Long noncoding RNA-regulator of reprogramming alleviates hypoxia-induced cerebral injury in mice model and human via modulating apoptosis complexes.

Abstract

Ischemic stroke causes cerebral hypoxia, while long non-coding RNA regulator of reprogramming is associated with hypoxia. To find a new intervention target to protect hypoxic cerebral tissue and a potential biomarker from reflecting the severity of hypoxia after ischemic stroke, our research explored the expression pattern and function of the regulator of reprogramming in cerebral hypoxia-induced injury. The expression pattern and the function of the regulator of reprogramming were explored in mice with middle cerebral artery occlusion, and human brain microvascular endothelial cells underwent oxygen-glucose deprivation treatment. A case-control study, including 223 ischemic stroke patients and 155 controls were also conducted to investigate its correlation with ischemic stroke clinical characteristics.

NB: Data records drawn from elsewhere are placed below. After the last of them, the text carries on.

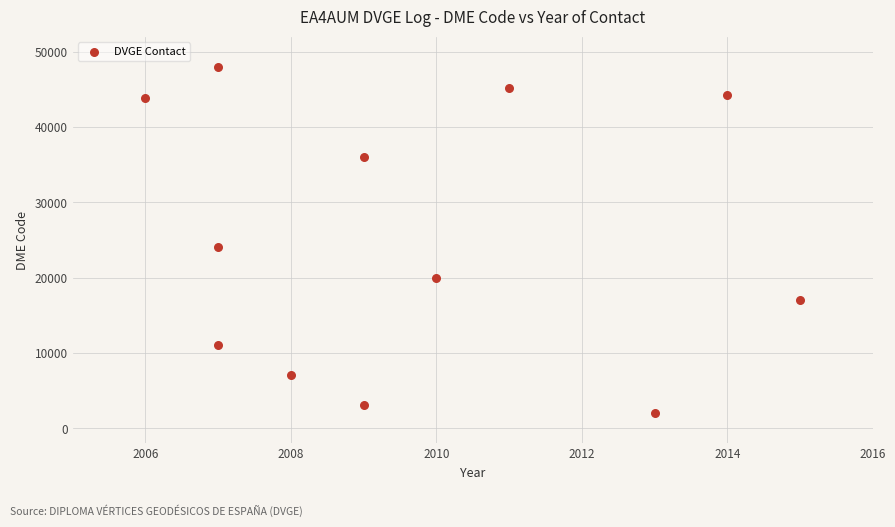

What Y value in the scatter plot is closest to 25040?

24061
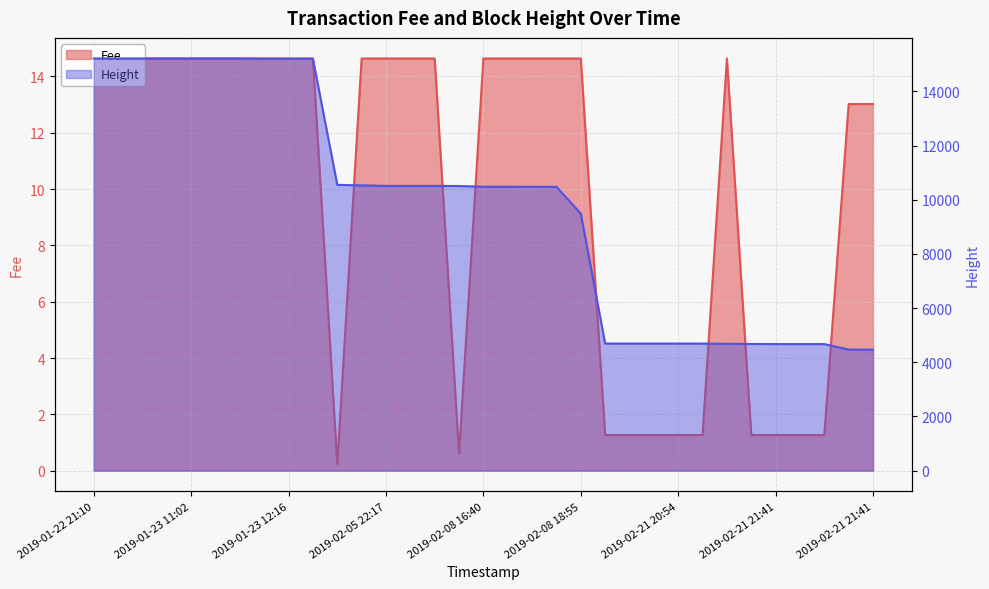

Reading left to right, extract all data points from this chart.

Fee: 14.6	14.6	14.6	14.6	14.6	14.6	14.6	14.6	14.6	14.6	0.2	14.6	14.6	14.6	14.6	0.6	14.6	14.6	14.6	14.6	14.6	1.3	1.3	1.3	1.3	1.3	14.6	1.3	1.3	1.3	1.3	13.0	13.0
Height: 15218.0	15218.0	15218.0	15218.0	15218.0	15218.0	15218.0	15210.0	15209.0	15209.0	10554.0	10533.0	10515.0	10513.0	10513.0	10510.0	10484.0	10483.0	10481.0	10481.0	9493.0	4693.0	4693.0	4693.0	4693.0	4693.0	4684.0	4678.0	4674.0	4674.0	4674.0	4471.0	4469.0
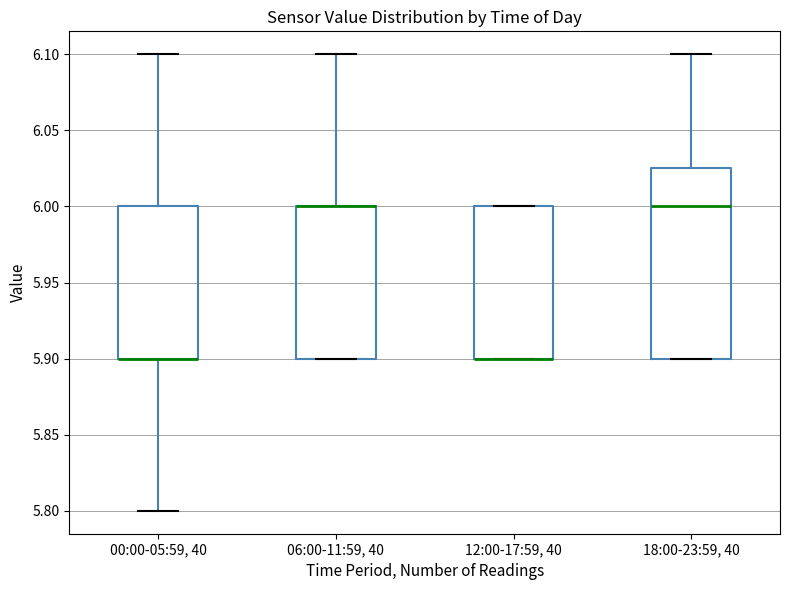

Where does the lower whisker of the box for 00:00-05:59, 40 end on the y-axis? The values are not printed on the chart, so give them approximately, as read against the axis.

5.800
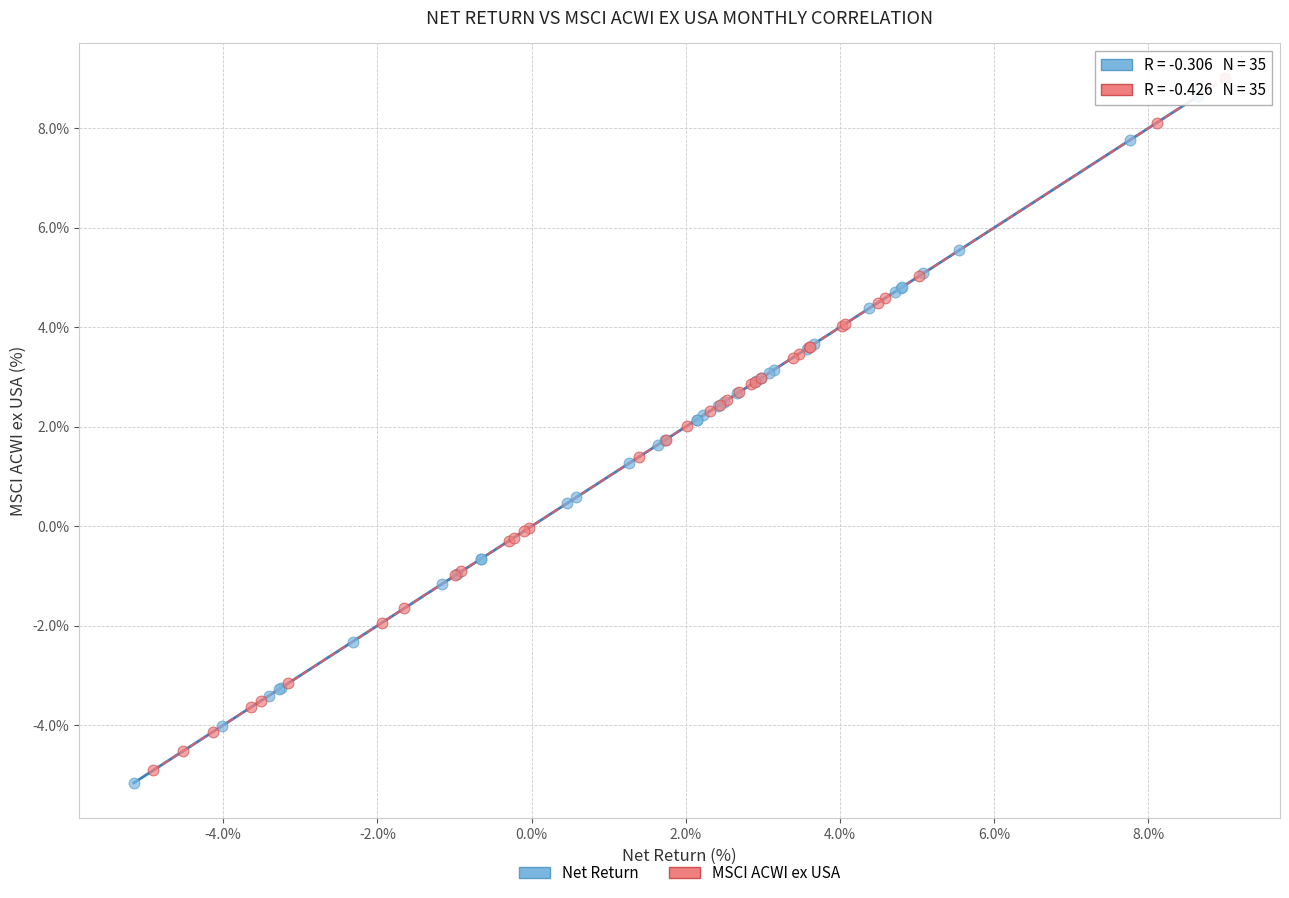

Which series reaches the maximum Y coordinate?

MSCI ACWI ex USA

Results showed that the regulator of reprogramming increased significantly in middle cerebral artery occlusion in mice (P < 0.05), and its level remained stable within 2 to 48 h after the implement of middle cerebral artery occlusion. Oxygen-glucose deprivation up-regulated the expression of regulator of reprogramming, and regulator of reprogramming promoted ASK-1/STRAP/14-3-3 complex formation to inhibit the activation of TNF-α/ASK-1-mediated apoptosis of human brain microvascular endothelial cells, while small interfering ribonucleic acid (RNA) targeting regulator of reprogramming amplified these effects. Regulator of reprogramming increased and maintained stable within 3 to 48 h of ischemic stroke onset in patients, and was negatively associated with the National Institutes of Health Stroke Scale (NIHSS) (r = -0.708, P < 0.001), high sensitivity C-reactive protein (Hs-CRP) (r = -0.683, P < 0.001) level, infarct volume (r = -0.579, P < 0.001), and modified Rankin scale (mRS) (r = -0.728, P < 0.001). These results indicate that the regulator of reprogramming can alleviate cerebral hypoxia-induced injury by suppressing TNFα-induced apoptosis of vascular endothelial cells.